[GOAL] Rewrite everything in the Player's Handbook post from "I’ve spent about" down to "of 5th Edition.", putting "Fifth Edition" in place of "5th Edition".

───── SELECTED EXCERPT ─────

Player’s Handbook

I’ve spent about a week going through my copy of the The Dungeons and Dragons Strikes Back Player’s Handbook. It’d love to give a review if it, I really would. But normally when I look at a book that book exists in a framework already created by the core system. I can consider what the book adds, whether it’s done well, whether it’s necessary or helpful, and so on. But these are the core rules. This is establishing a new framework, so a review of the book is really a review of 5th Edition.

And if I don’t want to talk about 5E before I play it, what can I really review? The layout? (Four stars—it’s arranged the same way as the 3E PHB, which I at one point had nigh-memorized, so it’s easy to find things even if I still can’t stand that picking your race comes before picking your class and both come before determining your personality.) The art direction? (Three stars—I recognize some pictures from older books, which is a little weird for a book based around a fresh start on rules, but the art itself is very good except for every atrocious picture of a halfling.) The sturdiness? (Jury’s still out—let’s see how well the spine holds up in five years.)

So rather than give any sort of real review, I’m going to go over my list of Headscratchers, which is not about mysteries or puzzles but rather what TV Tropes now calls the It Just Bugs Me section as part of its concerted effort to make names as unhelpful as possible. Basically, the things that bother me about how I understand the current incarnation of the rules, in decreasing order of severity:


  • Alignment is everything I’ve been telling players it’s not since I started DMing—a shackle applied to creatures that restricts their behavior and forces them into specific actions. PC races can choose their alignment because the gods love them, but monstrous races were made by evil gods and will always lean toward evil no matter how heroic they want to be. Celestials can never fall, fiends can never rise, there is no room for interpretation on what “good” and “evil” are, and so on. It’s a very children’s cartoon mentality that I’ll be resolutely ignoring.
  • Faerun. Just…Faerun. And on a related note, apparently Drizz’t is the iconic elf character now.
  • There are eight schools of magic, so wizards have eight archetypes. There are dozens of domains, so clerics have seven archetypes. There are dozens of powerful creature types across the planes, so sorcerers get…two archetypes. There are myriad ways to combine expertise with nature, magical aptitude, spirit channeling, combat, and animal transformation, so druids…also get two archetypes. I get that the company is named after wizards, but this feels like the designers were more worried about disappointing the subset of gamers who want each school specialization than the much larger subset who prefer having more options for another class or, blasphemy of blasphemies, being a generalist wizard.

───── DATASET RECORDS ─────

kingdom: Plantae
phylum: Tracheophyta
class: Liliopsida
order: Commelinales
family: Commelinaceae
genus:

─────

[RESULT]
I’ve spent about a week going through my copy of the The Dungeons and Dragons Strikes Back Player’s Handbook. It’d love to give a review if it, I really would. But normally when I look at a book that book exists in a framework already created by the core system. I can consider what the book adds, whether it’s done well, whether it’s necessary or helpful, and so on. But these are the core rules. This is establishing a new framework, so a review of the book is really a review of Fifth Edition.